### PROBLEM
Exactly the lines from the one holding "symvol.in.ua" through the final line of the data are wanted, copied as written.

+++

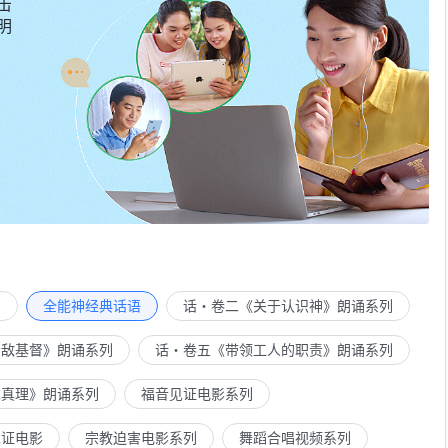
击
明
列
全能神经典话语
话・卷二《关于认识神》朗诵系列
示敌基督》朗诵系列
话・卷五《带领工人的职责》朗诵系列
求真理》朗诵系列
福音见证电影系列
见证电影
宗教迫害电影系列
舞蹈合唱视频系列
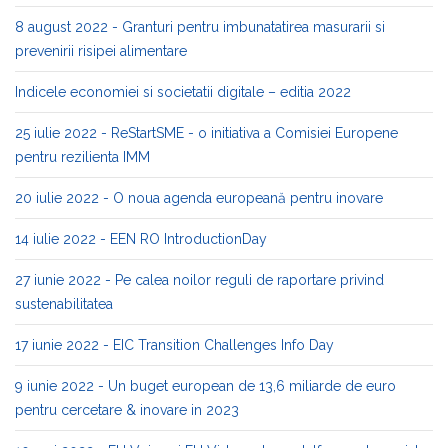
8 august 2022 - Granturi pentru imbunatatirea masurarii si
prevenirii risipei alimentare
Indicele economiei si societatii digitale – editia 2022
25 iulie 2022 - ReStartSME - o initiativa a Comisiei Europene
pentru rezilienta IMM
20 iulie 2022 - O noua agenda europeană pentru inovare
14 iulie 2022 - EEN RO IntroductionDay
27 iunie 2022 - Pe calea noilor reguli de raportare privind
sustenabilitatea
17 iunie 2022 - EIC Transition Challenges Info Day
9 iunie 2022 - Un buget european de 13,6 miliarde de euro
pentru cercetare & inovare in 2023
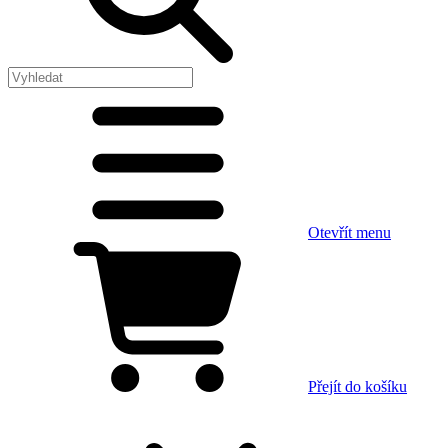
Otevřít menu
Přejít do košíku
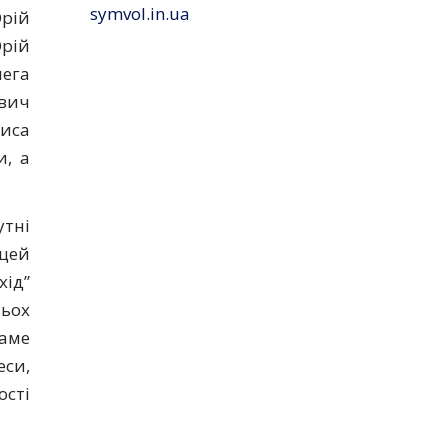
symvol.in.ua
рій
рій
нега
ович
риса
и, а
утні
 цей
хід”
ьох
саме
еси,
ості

+++

### EXERCISE RESPONSE
symvol.in.ua
рій
рій
нега
ович
риса
и, а
утні
 цей
хід”
ьох
саме
еси,
ості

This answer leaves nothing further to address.